The INAS 550 is an Indian naval air squadron based at INS Venduruthy, Kochi.

== History ==
The oldest squadron of the Indian Navy, this was the unit where Naval Aviation was born, where it all began, and from where it grew and spread its wings to touch the skies. The Navy's first Fleet Requirement Unit (FRU), comprising two Sealands and manned by five pilots and two observers, was commissioned on 11 May 1953 at Venduruthy II, Kochi. Lt Cdr Y N Singh was the commissioning Squadron Commander. The FRU was recommissioned as INAS 550 on 15 June 1959 under the command of Lt Cdr Y N Singh.

In February 1954, the squadron acquired two Firefly aircraft. The squadron had its first moment of glory on 21 April 1954 when six aircraft, in batches of two, escorted SS Gothic from Colombo to Aden with Her Highness, Queen Elizabeth on board. In October 1956, HT-2 aircraft were inducted and the squadron was split up into INAS 550 A (Naval Jet Flt) at Sulur and the INAS 550-B Flt at Kochi.

In 1976, the squadron was equipped with Islander aircraft and HPT-32 aircraft were inducted in January 1986. In October 1987, the squadron completed basic flying training on the HPT-32 for the first batch of 6 naval pilots. However, the practice was discontinued and the squadron ceased further basic flying training on the HPTs. In December 1987 also saw the squadron being tasked for sorties in support of the IPKF operations in Sri Lanka.

Through the late 1980s and the nineties the squadron did extensive flying towards Observer training, maritime reconnaissance and patrol missions. In the late 1990s a few of the piston-engine Britton-Norman Islander (BN 2B) aircraft were upgraded to turbo-prop engines (BN 2T), and the squadron also acquired its first Dornier aircraft. The present day 550 continues to be a squadron that puts in extensive flying effort towards maritime reconnaissance, patrol and Observer training.

On 16 March 2018, 2 Pipistrel Virus, locally termed Garud, were inducted into the squadron. The deliveries of 12 such aircraft were completed by 2019.
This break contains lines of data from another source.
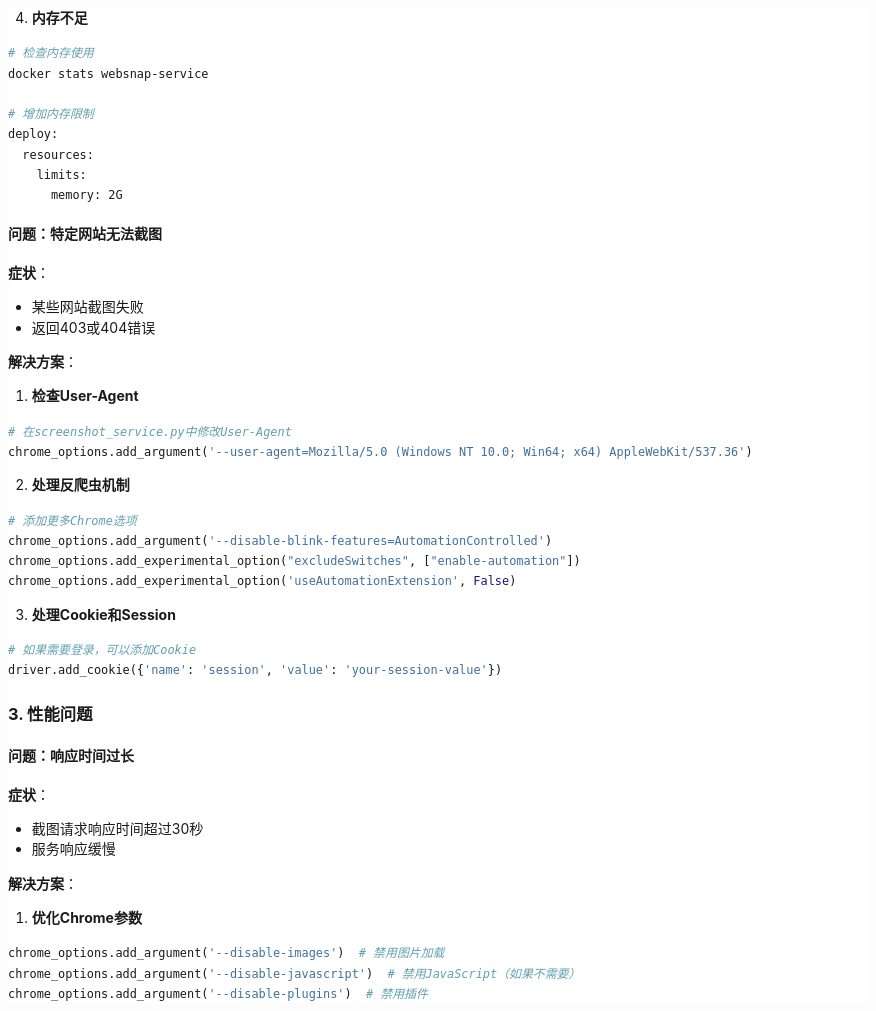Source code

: 4. **内存不足**
```bash
# 检查内存使用
docker stats websnap-service

# 增加内存限制
deploy:
  resources:
    limits:
      memory: 2G
```

#### 问题：特定网站无法截图

**症状**：
- 某些网站截图失败
- 返回403或404错误

**解决方案**：

1. **检查User-Agent**
```python
# 在screenshot_service.py中修改User-Agent
chrome_options.add_argument('--user-agent=Mozilla/5.0 (Windows NT 10.0; Win64; x64) AppleWebKit/537.36')
```

2. **处理反爬虫机制**
```python
# 添加更多Chrome选项
chrome_options.add_argument('--disable-blink-features=AutomationControlled')
chrome_options.add_experimental_option("excludeSwitches", ["enable-automation"])
chrome_options.add_experimental_option('useAutomationExtension', False)
```

3. **处理Cookie和Session**
```python
# 如果需要登录，可以添加Cookie
driver.add_cookie({'name': 'session', 'value': 'your-session-value'})
```

### 3. 性能问题

#### 问题：响应时间过长

**症状**：
- 截图请求响应时间超过30秒
- 服务响应缓慢

**解决方案**：

1. **优化Chrome参数**
```python
chrome_options.add_argument('--disable-images')  # 禁用图片加载
chrome_options.add_argument('--disable-javascript')  # 禁用JavaScript（如果不需要）
chrome_options.add_argument('--disable-plugins')  # 禁用插件
```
As of 2024, the squadron provides Dornier Operational Flying Training to fixed wing pilots. The pilots are then further posted to operational squadrons equipped with Short Range Maritime Reconnaissance (SRMR) aircraft Dornier 228 (INAS 310, 311, 313, 314, 318) or Long Range Maritime Reconnaissance (LRMR) aircraft Boeing P-8I Neptune (INAS 312, 316). The squadron shall also impart training to pilots of Medium Range Maritime Reconnaissance (MRMR) aircraft EADS CASA C-295 planned to be inducted in future.